Morrison’s incapacity for empathy and his personal instincts have been a big part of the impressions now stored in Australian heads. Likewise his poor judgment in standing too long by people whose own behaviour was being criticised.

So solidly has Morrison become the incarnate symbol of inaction — on climate change for example — that any change of position, however adroit, has failed to shift impressions and perceptions of his being dragged kicking and screaming to any new place.

John Howard was a politician as set in his fundamental views and beliefs, but like Morrison, was ultimately pragmatic on almost everything if it showed up as a significant political problem. But when Howard pivoted, he dropped all the baggage at once. As often as not, Morrison will not even admit that his current position is a new one.
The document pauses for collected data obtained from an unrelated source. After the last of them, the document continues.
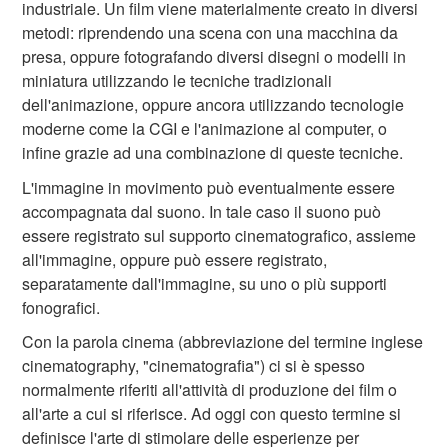
industriale. Un film viene materialmente creato in diversi
metodi: riprendendo una scena con una macchina da
presa, oppure fotografando diversi disegni o modelli in
miniatura utilizzando le tecniche tradizionali
dell'animazione, oppure ancora utilizzando tecnologie
moderne come la CGI e l'animazione al computer, o
infine grazie ad una combinazione di queste tecniche.
L'immagine in movimento può eventualmente essere
accompagnata dal suono. In tale caso il suono può
essere registrato sul supporto cinematografico, assieme
all'immagine, oppure può essere registrato,
separatamente dall'immagine, su uno o più supporti
fonografici.
Con la parola cinema (abbreviazione del termine inglese
cinematography, "cinematografia") ci si è spesso
normalmente riferiti all'attività di produzione dei film o
all'arte a cui si riferisce. Ad oggi con questo termine si
definisce l'arte di stimolare delle esperienze per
Has Morrison changed human lives for the better?

All of this is accumulated weight in the government’s saddlebags. It can’t get clear air. It has struggled to get any sort of momentum from which it can move forward and change pace quickly.

Old problems — not least its 2021 nightmare of poor judgment over pandemic strategies, lockdowns and border closures, quarantine, vaccination supplies and strategies, two new highly infectious variants of the virus, and testing, tracing and supplies of testing equipment — keep coming back to haunt the government — and Morrison’s own record of stewardship. No matter how he has tried to escape responsibility for some of the failures, including by attempting to shift responsibility to the states, the public has seen through his bluster.

One does not need snapshots of the particular crisis of the hour, or day, or month over the past year. Each by itself at the wrong moment could have brought the government down. The crisis of the moment is representative, and damning enough. Though most of the events of right now are novel, most could have been anticipated with action taken much earlier.

Countries whose initial management of the pandemic was much worse than ours saw the risks and acted, while Morrison, his colleagues and his bureaucratic advisers were inert or positively against action.

They devised strategies to cope with the problems of the moment, ignoring evidence that they were not working, primarily because they were not really strategies for the protection of health, but strategies for taking risks with health in the hope of earlier economic revival.

Even now, Morrison and the NSW government are trying to twist the health realities to make them fit into their political and economic hopes, rather than the other way around. They are responsible for critical shortages of health equipment, particularly RATs, food shortages and supply chain disruption, and have stretched human resources, particularly in hospitals, to absolute limits.

Even now, ministers are reassuring each other that the big problems, and poor publicity, will end sometime soon, as peaks are reached and numbers decline, as belatedly ordered supplies come on line, and as the virus disappears into the sunset.

The same ministers were saying this to each other before the emergence of the Delta variant changed the game, and they were saying it, during all of the fuss of delayed vaccine orders, bad vaccination strategies and many unnecessary infections and deaths before the Omicron variant emerged.

Having told the public each time that no one could reasonably have anticipated either, our national government still lacks the experience, or the suspicion to think that new variants are certain, and that there is no reason to think that they will follow any supposed trend of increasing mildness.

It’s hard to talk of momentum, public confidence and clear air when one is wrestling with an alien thing  like a virus. How much more satisfying it ought to be in dealing with people and problems of human relationships, with issues in families and entrenched and durable beliefs about how people should treat each other.

One might expect that an ordinary Christian bloke, guided by a partner with a human touch, would have just the right feel for changing and improving lives, and stopping people hurting each other. Alas what the image of a righteously sullen Grace Tame represents about the accumulated Morrison experience and record in improving human lives — from concentration camps to slowing family violence, respect for the disabled and measures to prevent sexual assault — must make him yearn for the inanimate.